### PROMPT:
Begin your copy at the line with "neck: (428, 260)" in the records below and end it at the line with "left elbow: (138, 196)", restating each line word for word; omit the pictures.

### Pictured people or hands with joints:
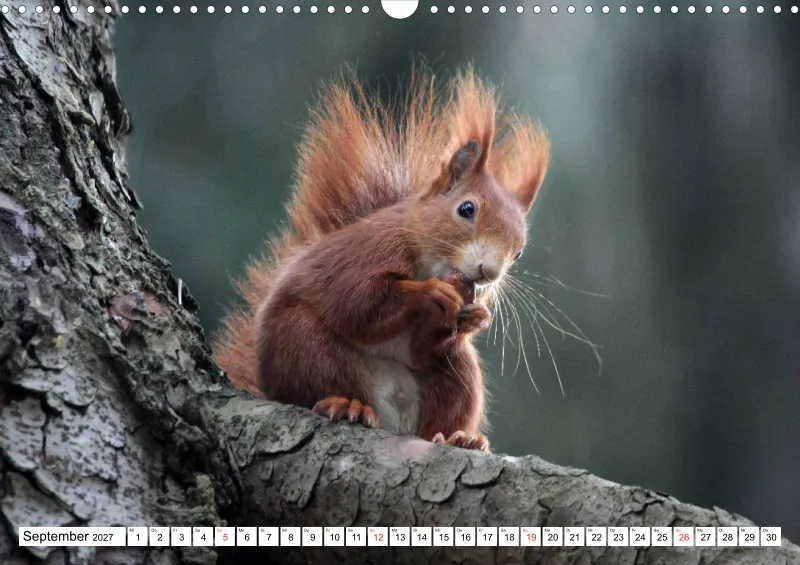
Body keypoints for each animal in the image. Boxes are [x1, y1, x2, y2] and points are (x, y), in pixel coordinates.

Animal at [214, 66, 550, 451]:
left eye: (519, 251)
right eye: (466, 209)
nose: (489, 272)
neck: (428, 260)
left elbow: (424, 350)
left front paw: (475, 318)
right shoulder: (367, 252)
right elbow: (358, 302)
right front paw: (428, 293)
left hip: (459, 376)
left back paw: (458, 438)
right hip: (303, 344)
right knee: (317, 383)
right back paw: (346, 405)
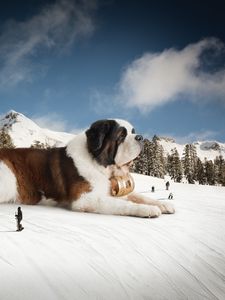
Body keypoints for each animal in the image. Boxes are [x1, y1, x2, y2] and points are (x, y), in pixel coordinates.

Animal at [0, 119, 174, 218]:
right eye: (121, 136)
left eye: (133, 132)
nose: (140, 137)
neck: (99, 164)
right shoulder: (85, 199)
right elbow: (122, 204)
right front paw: (148, 209)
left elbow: (138, 196)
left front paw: (163, 204)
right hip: (8, 178)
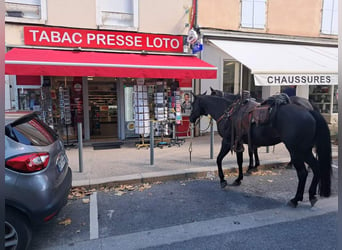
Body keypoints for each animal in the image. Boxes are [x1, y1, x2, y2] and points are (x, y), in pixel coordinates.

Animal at [190, 94, 332, 207]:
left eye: (192, 104)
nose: (190, 118)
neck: (228, 114)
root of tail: (309, 111)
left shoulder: (227, 142)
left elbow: (219, 160)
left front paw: (223, 180)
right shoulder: (239, 143)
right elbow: (240, 162)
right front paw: (239, 179)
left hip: (297, 151)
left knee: (302, 173)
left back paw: (295, 199)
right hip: (306, 151)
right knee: (316, 168)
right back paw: (312, 195)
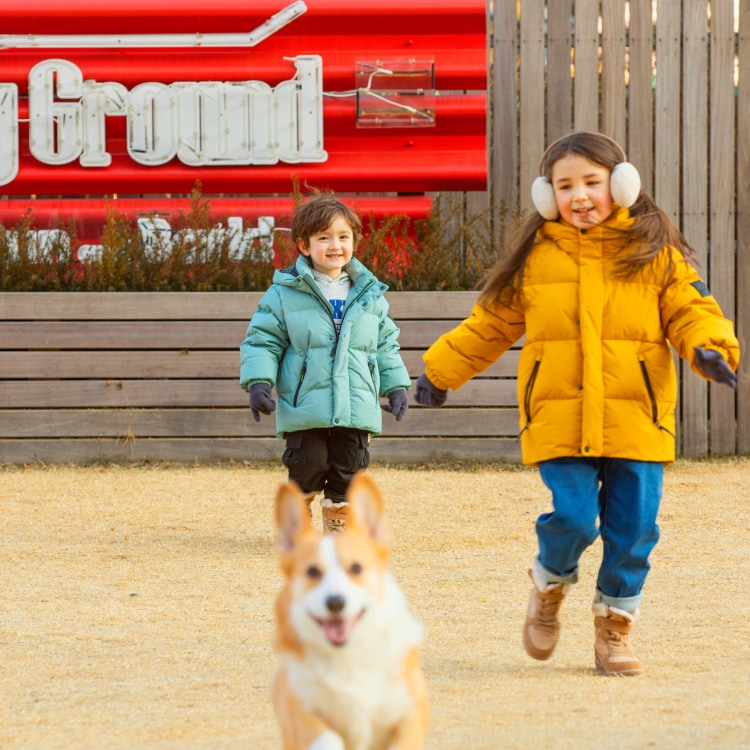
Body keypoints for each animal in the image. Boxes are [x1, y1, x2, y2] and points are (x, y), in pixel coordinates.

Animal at [274, 472, 432, 748]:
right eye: (312, 572)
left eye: (357, 568)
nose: (336, 602)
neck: (350, 655)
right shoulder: (300, 707)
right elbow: (327, 737)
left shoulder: (410, 710)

### RESPONSE:
neck: (428, 260)
left elbow: (424, 350)
left front paw: (475, 318)
right shoulder: (367, 252)
right elbow: (358, 302)
right front paw: (428, 293)
left hip: (459, 376)
left back paw: (458, 438)
right hip: (303, 344)
right knee: (317, 383)
right back paw: (346, 405)
Body keypoints for each animal in the image. Boxes are [x1, y1, x2, y2] and points are (x, y), in pixel coordinates.

Animal at [0, 119, 174, 218]:
right eye: (121, 136)
left eye: (133, 132)
nose: (140, 137)
neck: (99, 164)
right shoulder: (85, 199)
right elbow: (122, 204)
right front paw: (148, 209)
left elbow: (138, 196)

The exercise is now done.